2. The µ-termination of Ex26_Luc03b can also be proved by using Giesl and Middeldorp's tranformation: the TRS Ex26_Luc03b_GM

      a__terms(N) -> cons(recip(a__sqr(mark(N))),terms(s(N)))
      a__sqr(0) -> 0
      a__sqr(s(X)) -> s(add(sqr(X),dbl(X)))
      a__dbl(0) -> 0
      a__dbl(s(X)) -> s(s(dbl(X)))
      a__add(0,X) -> mark(X)
      a__add(s(X),Y) -> s(add(X,Y))
      a__first(0,X) -> nil
      a__first(s(X),cons(Y,Z)) -> cons(mark(Y),first(X,Z))
      mark(terms(X)) -> a__terms(mark(X))
      mark(sqr(X)) -> a__sqr(mark(X))
      mark(add(X1,X2)) -> a__add(mark(X1),mark(X2))
      mark(dbl(X)) -> a__dbl(mark(X))
      mark(first(X1,X2)) -> a__first(mark(X1),mark(X2))
      mark(cons(X1,X2)) -> cons(mark(X1),X2)
      mark(recip(X)) -> recip(mark(X))
      mark(s(X)) -> s(X)
      mark(0) -> 0
      mark(nil) -> nil
      a__terms(X) -> terms(X)
      a__sqr(X) -> sqr(X)
      a__add(X1,X2) -> add(X1,X2)
      a__dbl(X) -> dbl(X)
      a__first(X1,X2) -> first(X1,X2)
       

   is terminating (use MuTerm).
3. The µ-termination of Ex26_Luc03b can also be proved by using a polynomial interpretation (computed with MuTerm).

      [terms](X) = X + 3
      [cons](X1,X2) = X1 + 1
      [recip](X) = X
      [sqr](X) = X + 1
      [s](X) = 0
      [0] = 1
      [add](X1,X2) = X1 + X2 + 1
      [dbl](X) = X + 1
      [first](X1,X2) = X1 + 2.X2
      [nil] = 0
       

4. The µ-termination of Ex26_Luc03b can be proved by using CSRPO (proof due to Albert Rubio).
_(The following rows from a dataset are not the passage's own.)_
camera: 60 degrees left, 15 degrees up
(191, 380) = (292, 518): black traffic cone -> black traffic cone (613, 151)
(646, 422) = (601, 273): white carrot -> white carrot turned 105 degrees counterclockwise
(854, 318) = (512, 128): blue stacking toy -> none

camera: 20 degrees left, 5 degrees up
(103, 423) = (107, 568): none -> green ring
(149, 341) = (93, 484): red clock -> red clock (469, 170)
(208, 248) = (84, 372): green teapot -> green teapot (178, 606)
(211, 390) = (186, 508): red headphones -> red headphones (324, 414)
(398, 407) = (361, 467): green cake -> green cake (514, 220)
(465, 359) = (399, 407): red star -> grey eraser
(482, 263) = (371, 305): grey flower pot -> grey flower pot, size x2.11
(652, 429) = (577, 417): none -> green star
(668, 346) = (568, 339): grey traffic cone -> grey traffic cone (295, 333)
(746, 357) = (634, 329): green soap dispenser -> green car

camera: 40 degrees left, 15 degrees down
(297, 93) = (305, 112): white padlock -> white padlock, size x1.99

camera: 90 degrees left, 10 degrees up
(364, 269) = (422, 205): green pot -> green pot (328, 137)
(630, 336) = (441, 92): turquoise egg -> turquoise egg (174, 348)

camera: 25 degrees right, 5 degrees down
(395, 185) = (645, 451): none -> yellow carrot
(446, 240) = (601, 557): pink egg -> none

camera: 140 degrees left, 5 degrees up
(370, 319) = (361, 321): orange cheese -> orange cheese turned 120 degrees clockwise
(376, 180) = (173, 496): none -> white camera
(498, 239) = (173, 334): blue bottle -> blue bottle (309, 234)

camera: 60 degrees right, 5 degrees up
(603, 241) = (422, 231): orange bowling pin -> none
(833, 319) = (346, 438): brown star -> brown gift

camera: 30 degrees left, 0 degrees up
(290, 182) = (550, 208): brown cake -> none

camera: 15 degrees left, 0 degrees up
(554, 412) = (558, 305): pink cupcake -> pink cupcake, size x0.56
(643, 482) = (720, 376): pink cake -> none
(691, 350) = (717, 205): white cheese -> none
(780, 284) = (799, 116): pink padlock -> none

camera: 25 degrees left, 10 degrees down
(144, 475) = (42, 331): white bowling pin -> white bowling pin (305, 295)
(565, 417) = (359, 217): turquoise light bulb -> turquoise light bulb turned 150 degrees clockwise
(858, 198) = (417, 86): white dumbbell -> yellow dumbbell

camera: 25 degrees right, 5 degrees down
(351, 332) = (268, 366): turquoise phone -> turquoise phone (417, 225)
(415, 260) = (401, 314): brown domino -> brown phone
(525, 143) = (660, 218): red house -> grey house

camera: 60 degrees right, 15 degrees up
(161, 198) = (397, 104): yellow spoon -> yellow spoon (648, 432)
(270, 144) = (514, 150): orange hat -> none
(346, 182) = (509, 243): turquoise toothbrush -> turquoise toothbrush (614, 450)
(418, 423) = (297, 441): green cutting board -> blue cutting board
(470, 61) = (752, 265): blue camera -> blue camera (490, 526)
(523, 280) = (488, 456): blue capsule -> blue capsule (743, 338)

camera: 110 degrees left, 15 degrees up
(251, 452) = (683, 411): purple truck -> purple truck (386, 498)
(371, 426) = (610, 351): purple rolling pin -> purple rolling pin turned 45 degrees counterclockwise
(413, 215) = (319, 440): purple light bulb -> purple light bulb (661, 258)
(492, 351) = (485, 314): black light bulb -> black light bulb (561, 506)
Automatically can be proved by MuTerm :
   • marking map:

        m(cons,2)= {terms}
            

   • precedence:

        terms > cons, recip, sqr, terms', s
        sqr > s, add, dbl
        dbl > s
        add > s
        first > nil, cons, terms
            

   • status:

        st(first) = lex
            

5. The µ-termination of Ex26_Luc03b can be proved by using CSDP (computed by MuTerm).